J'ai découvert sur internet qu'Emma
Reyes ( dont plus de deux cents tableaux sont conservés à
Périgueux où elle a longtemps vécu) était née à Bogota
en 1919 et qu'elle était décédée à Bordeaux en 2003. Cette
artiste proche de Frida Kahlo avait été surnommée pendant les
années soixante et soixante dix la « mamá
grande » de la peinture colombienne par ses jeunes compatriotes
exilés à Paris. Paris, où Emma lança véritablement sa carrière,
après avoir gagné un concours de peinture dans son pays natal. Lors
de sa première grande exposition en 1949 à la galerie Kléber, un
certain Pablo Picasso signa son livre d'or ! Un peu plus tard,
elle rencontra à Mexico Diego Rivera.
De la peinture à l'écriture
Par chance pour ses admirateurs, Emma
Reyes fut encouragée à écrire par Gabriel Garcia Marquez, puis
sollicitée par une importante personnalité colombienne, l'écrivain
et diplomate German Arciniegas. Ce dernier lui demanda de raconter
son enfance, Emma Reyes accepta, et composa entre 1969 et 1997
vingt-trois lettres admirables qu'elle adresse à « German ».

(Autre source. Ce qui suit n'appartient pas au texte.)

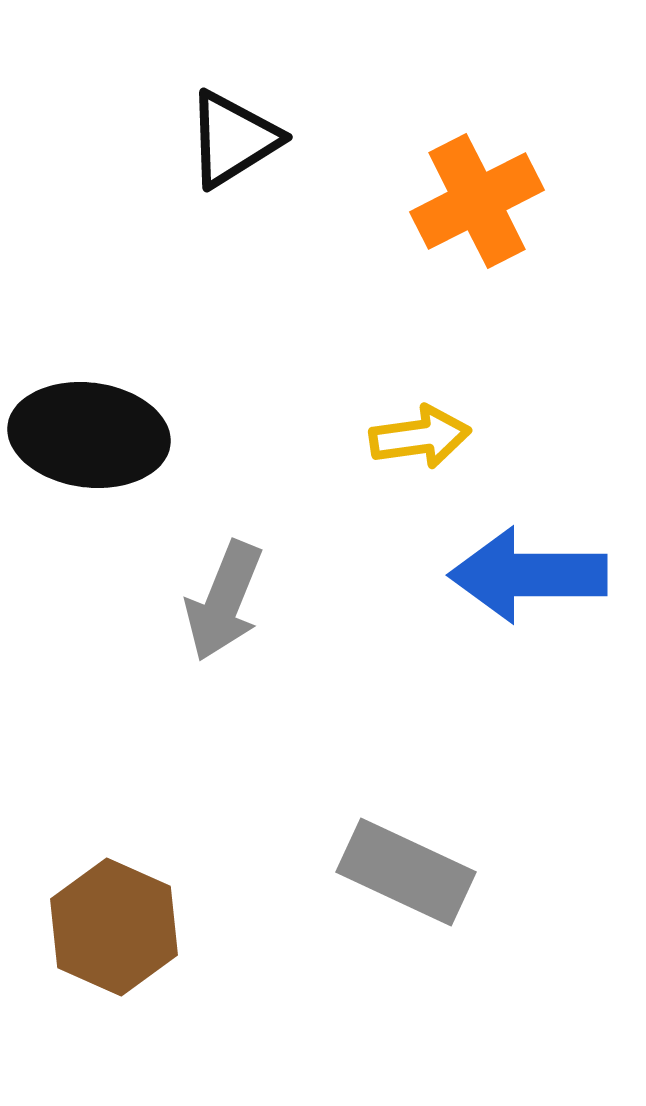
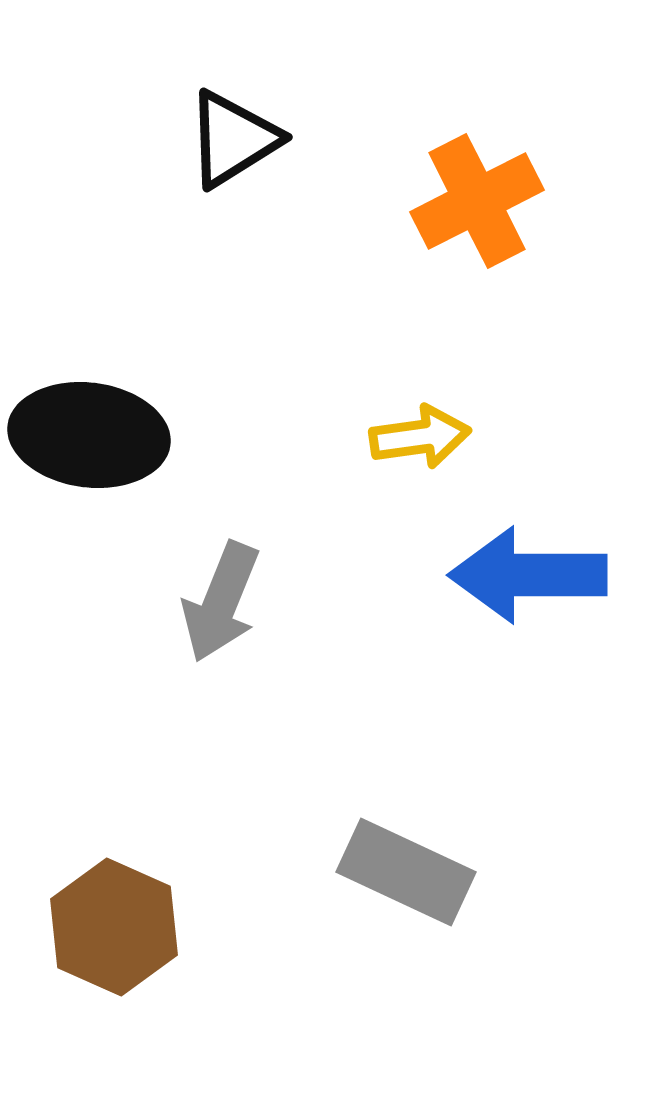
gray arrow: moved 3 px left, 1 px down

L'artiste y a consigné des souvenirs hors du commun, d'une
poignante vérité, qui commencent à partir de l'âge de cinq ans.
Ces lettres ont été publiées d'abord en espagnol par un éditeur
de Bogotá, puis en France, en octobre 2017, par l'éditeur Pauvert,
département de la librairie Arthème Fayard. Coup de chapeau pour
cette publication qui honore une grande créatrice !

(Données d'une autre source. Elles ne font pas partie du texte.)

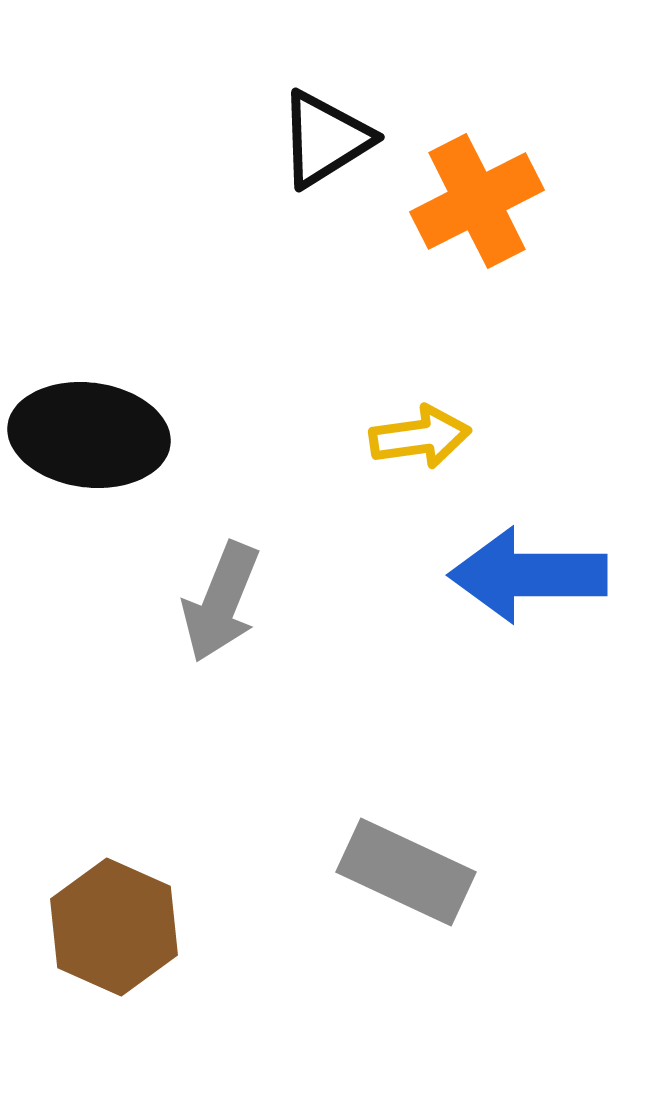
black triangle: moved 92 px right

Des mémoires hallucinantes de vérité
A la lecture d'Emma Reyes, j'ai entendu
une voix unique, capable de faire ressurgir les émotions d'une
enfant pauvre des bas-quartiers de Bogotá ballotée, livrée à elle
même, un temps coupée du monde... On la suit d'abord dans un
taudis de la capitale colombienne, puis ensuite dans des villages de
la campagne un peu éloignée de Bogotá où « Madame Maria »

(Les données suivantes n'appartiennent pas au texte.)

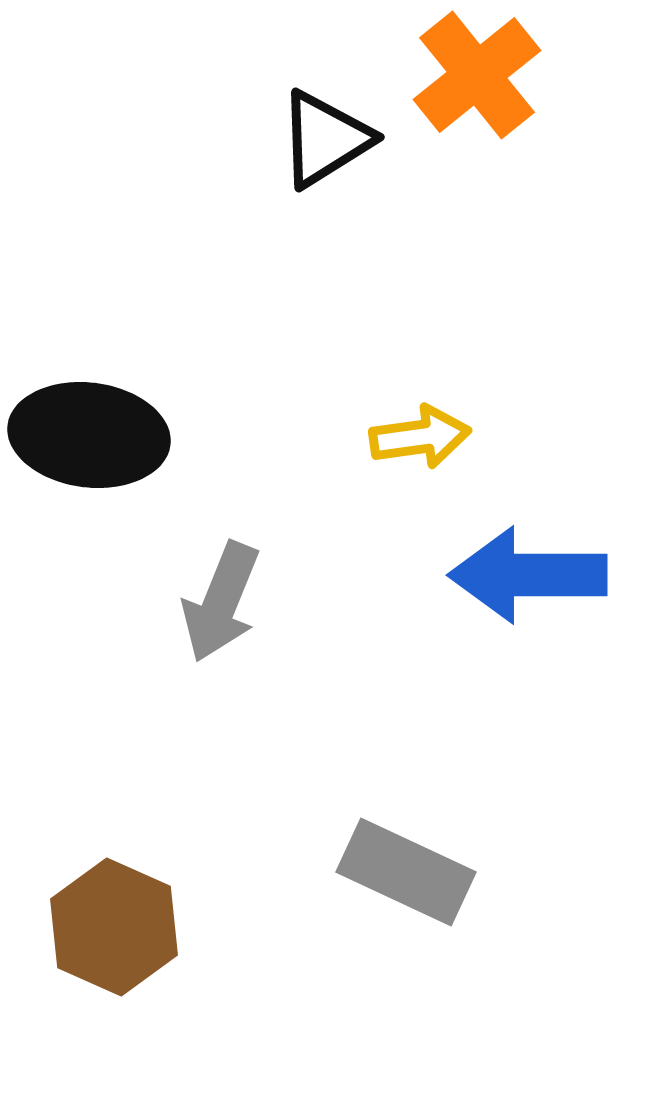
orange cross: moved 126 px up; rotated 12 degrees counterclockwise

(qui pourrait être sa mère mais elle n'en dit rien) va travailler
dans des chocolateries, au milieu du petit peuple et des Indiens.
Jusqu'au jour, où avec sa sœur Helena, Emma va se retrouver
abandonnée, et forcée d'entrer dans un couvent, car elle sont
considérées toutes deux comme orphelines. Là, parmi les nonnes,
elle vont se confronter à une vie religieuse très stricte, le mot
est faible, où Emma va cependant recevoir une première éducation
et surtout apprendre la broderie, qui est alors son savoir-faire par
excellence. Les qualités d'une grande artiste sont en germe. Je ne
vous raconte pas le « final » mais c'est sublime.
Ce texte superbe est
absolument à lire, il est un modèle parfait d'autobiographie
appliqué à l'enfance qu'on devrait davantage montrer dans les
ateliers d'écriture. Et un moyen extraordinaire d'accéder à la
peinture colorée et tout en mouvements d'Emma Reyes.